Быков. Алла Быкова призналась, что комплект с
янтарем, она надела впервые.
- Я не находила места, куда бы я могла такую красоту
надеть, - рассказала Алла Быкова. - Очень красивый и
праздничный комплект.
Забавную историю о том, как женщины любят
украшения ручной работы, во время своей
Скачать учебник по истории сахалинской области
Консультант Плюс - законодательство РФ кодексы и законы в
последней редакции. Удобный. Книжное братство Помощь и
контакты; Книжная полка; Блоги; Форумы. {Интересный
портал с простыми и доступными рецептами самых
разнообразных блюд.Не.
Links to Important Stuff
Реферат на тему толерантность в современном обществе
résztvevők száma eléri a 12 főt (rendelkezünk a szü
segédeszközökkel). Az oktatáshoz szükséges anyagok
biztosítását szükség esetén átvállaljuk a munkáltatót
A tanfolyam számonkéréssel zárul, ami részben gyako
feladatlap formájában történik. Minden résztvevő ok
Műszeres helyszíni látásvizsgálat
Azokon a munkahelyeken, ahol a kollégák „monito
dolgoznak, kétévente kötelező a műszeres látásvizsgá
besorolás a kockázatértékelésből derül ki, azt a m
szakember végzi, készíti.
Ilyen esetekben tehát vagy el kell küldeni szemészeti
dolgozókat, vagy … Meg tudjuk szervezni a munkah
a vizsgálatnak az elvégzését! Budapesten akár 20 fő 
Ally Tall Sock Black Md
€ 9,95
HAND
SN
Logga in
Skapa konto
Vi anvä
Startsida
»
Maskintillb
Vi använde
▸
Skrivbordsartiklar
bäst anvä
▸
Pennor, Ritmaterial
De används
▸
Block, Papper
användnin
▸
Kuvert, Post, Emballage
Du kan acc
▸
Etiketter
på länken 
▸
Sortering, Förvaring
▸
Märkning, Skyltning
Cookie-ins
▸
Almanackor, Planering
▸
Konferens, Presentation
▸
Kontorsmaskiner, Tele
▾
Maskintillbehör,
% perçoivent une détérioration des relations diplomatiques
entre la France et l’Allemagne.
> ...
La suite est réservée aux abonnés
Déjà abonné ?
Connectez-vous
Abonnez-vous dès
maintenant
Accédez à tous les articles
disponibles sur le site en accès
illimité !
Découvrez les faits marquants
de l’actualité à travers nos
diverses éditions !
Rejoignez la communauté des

WORK TASK:
In the records above, return only the line that contains "des relations diplomatiques" and every line after it through the last, exactly as they appear.

TASK RESULT:
% perçoivent une détérioration des relations diplomatiques
entre la France et l’Allemagne.
> ...
La suite est réservée aux abonnés
Déjà abonné ?
Connectez-vous
Abonnez-vous dès
maintenant
Accédez à tous les articles
disponibles sur le site en accès
illimité !
Découvrez les faits marquants
de l’actualité à travers nos
diverses éditions !
Rejoignez la communauté des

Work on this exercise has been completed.